En Ituri, l’armée congolaise revoit sa stratégie face au groupe armé Zaïre, longtemps considéré comme une force d’autodéfense communautaire. Désormais classé comme ennemi à neutraliser, le groupe est accusé d’avoir mené plusieurs attaques contre les positions des Forces armées de la République démocratique du Congo (FARDC), marquant un tournant décisif dans les rapports entre les deux camps.
Le changement de posture a été confirmé le jeudi 15 mai 2025 par le lieutenant Jules Ngongo, porte-parole de l’armée dans la région : « Dès l’instant où ils visent nos positions, ils deviennent des ennemis à neutraliser », a-t-il déclaré. Ces propos marquent une rupture avec la perception initiale du groupe Zaïre, qui se présentait comme un rempart contre les violences communautaires et les milices rivales.
Cette décision intervient dans un contexte sécuritaire extrêmement tendu dans la province de l’Ituri, où les affrontements entre groupes armés se multiplient.
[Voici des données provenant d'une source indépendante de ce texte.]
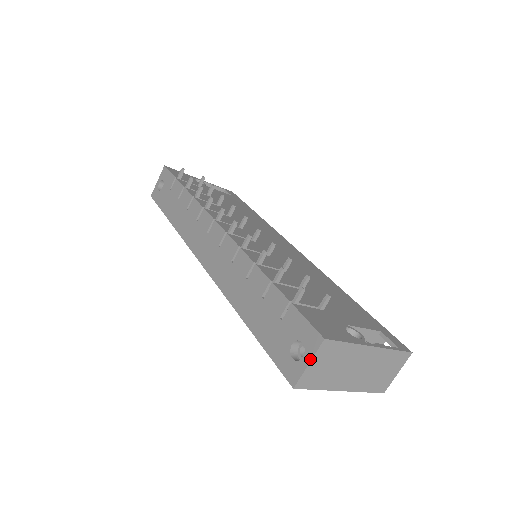
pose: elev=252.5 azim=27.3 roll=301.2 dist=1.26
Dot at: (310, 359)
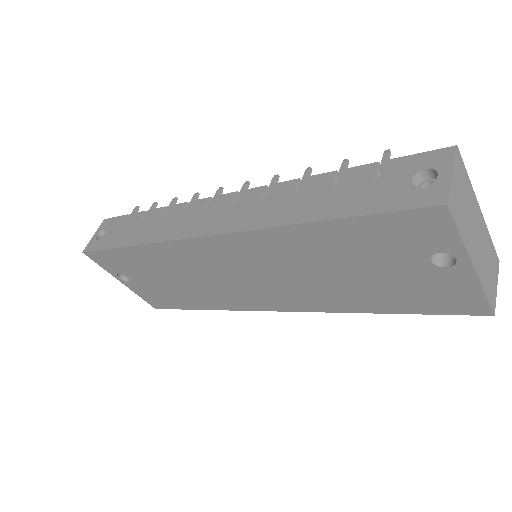
Dot at: (451, 168)
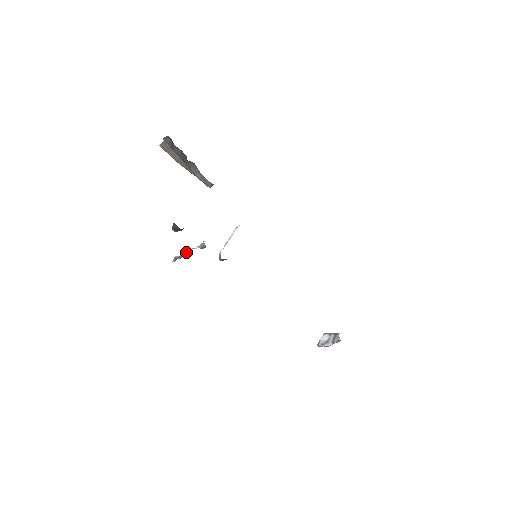
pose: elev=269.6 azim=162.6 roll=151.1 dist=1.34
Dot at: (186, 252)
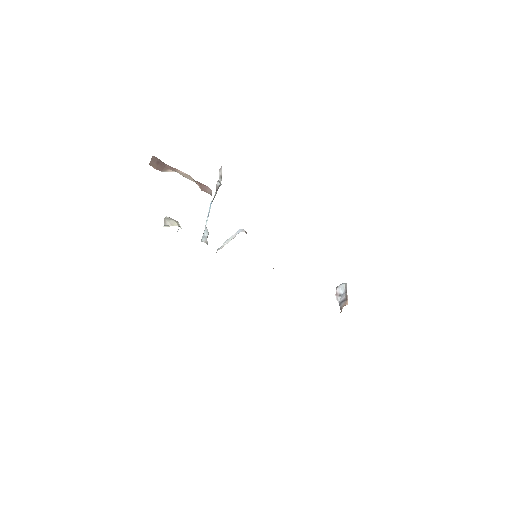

Malgré les efforts déployés dans le cadre des programmes de désarmement, dont la reddition de 600 combattants du groupe Zaïre en janvier dernier, les attaques récentes ont mis à mal les espoirs de paix.
Selon les FARDC, le groupe aurait délaissé son engagement au dialogue et à la démobilisation pour reprendre les armes contre l’État. « Nous appelons la population à ne pas se laisser entraîner par ce qu’elles qualifient de manipulations », a poursuivi le lieutenant Ngongo, en appelant les habitants à faire preuve de vigilance et de collaboration avec les autorités.
L’armée annonce désormais des opérations ciblées contre les membres actifs du groupe Zaïre, insistant sur la nécessité de restaurer l’autorité de l’État dans une région marquée par des années d’instabilité chronique. « Les FARDC sont déterminées à protéger la population contre toutes les menaces », a assuré l’officier.